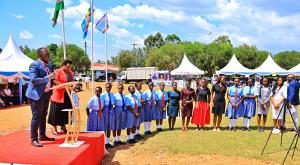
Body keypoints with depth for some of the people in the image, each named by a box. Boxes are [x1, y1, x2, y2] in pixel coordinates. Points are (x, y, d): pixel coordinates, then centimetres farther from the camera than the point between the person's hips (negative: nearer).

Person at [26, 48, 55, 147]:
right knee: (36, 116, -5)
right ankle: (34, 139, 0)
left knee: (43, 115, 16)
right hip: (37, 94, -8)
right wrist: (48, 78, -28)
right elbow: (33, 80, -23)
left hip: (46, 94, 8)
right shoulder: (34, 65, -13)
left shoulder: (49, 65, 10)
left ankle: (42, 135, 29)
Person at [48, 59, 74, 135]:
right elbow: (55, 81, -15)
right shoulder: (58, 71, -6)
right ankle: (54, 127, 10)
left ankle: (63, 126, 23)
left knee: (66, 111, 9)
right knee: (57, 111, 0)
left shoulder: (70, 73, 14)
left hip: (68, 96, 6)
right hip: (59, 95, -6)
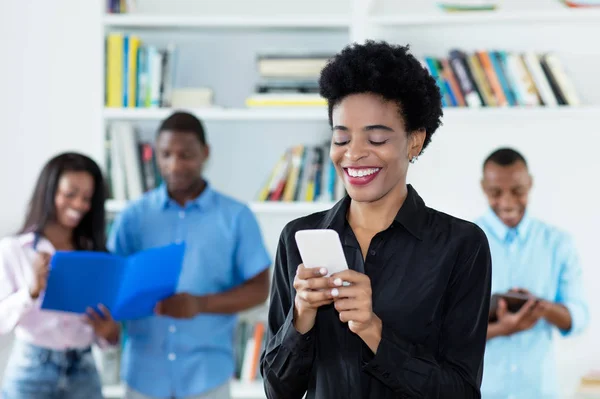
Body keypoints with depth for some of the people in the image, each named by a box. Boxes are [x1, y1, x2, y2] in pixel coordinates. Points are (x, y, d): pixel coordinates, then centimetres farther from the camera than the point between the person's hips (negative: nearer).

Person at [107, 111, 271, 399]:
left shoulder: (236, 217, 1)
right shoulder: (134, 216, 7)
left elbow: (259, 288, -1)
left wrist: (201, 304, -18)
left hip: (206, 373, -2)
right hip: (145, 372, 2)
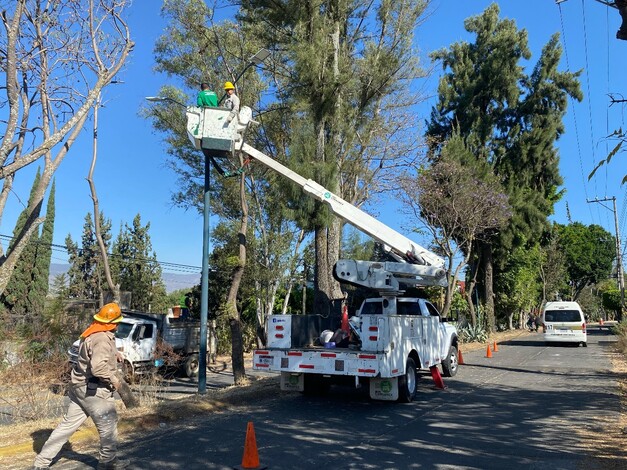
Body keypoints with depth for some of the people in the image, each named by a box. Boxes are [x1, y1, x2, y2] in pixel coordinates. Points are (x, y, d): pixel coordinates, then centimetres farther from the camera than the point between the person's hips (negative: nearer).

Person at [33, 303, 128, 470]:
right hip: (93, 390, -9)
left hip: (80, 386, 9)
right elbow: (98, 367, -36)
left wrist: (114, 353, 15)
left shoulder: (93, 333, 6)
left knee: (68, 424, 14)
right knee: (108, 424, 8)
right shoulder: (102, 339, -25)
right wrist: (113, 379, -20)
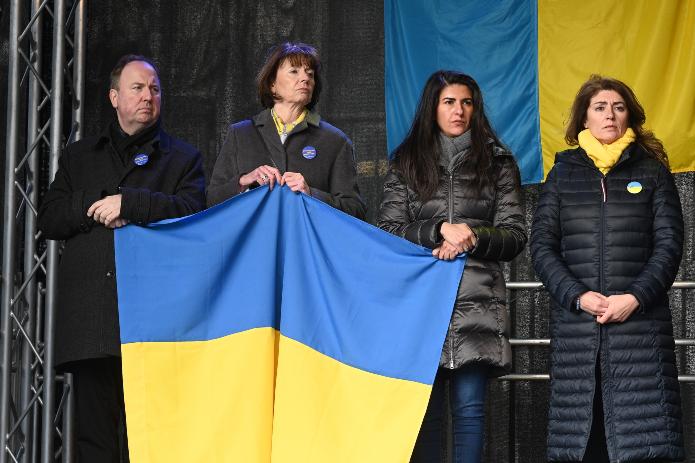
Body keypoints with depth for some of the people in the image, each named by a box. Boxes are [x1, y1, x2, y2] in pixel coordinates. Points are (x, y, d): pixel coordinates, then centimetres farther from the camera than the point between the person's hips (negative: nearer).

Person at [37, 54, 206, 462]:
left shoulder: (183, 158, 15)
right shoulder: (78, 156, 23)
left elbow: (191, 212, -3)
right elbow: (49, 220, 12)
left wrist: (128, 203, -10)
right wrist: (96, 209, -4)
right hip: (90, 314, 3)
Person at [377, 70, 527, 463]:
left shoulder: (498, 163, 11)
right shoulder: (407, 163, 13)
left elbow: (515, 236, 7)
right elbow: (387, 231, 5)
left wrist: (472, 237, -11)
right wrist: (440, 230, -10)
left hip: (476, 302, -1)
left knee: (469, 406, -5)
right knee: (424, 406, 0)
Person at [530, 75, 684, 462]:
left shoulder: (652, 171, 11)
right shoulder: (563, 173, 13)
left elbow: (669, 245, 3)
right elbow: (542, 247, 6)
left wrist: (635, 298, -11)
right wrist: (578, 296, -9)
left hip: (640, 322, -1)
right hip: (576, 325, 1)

Task statement: Starting at the line that contains "left elbow: (191, 212, -3)" and stopping after the line that contains "left hip: (476, 302, -1)", rewrite those rows with every keypoint coordinate and depth value multiplied by 1.9 and rounded to a whole number, halves rounded up. Keep the person box line in that range unchanged.

Your solution:
left elbow: (363, 403, -6)
right elbow: (93, 418, 23)
left wrist: (243, 386, -19)
right wrist: (182, 397, -8)
right hip: (171, 597, 6)
Person at [377, 70, 527, 463]:
left shoulder: (946, 310, 21)
right shoulder: (773, 310, 25)
left elbow: (979, 448, 13)
right elbow: (735, 439, 10)
left wrist: (897, 450, -21)
right wrist: (836, 437, -19)
left hip: (904, 574, -2)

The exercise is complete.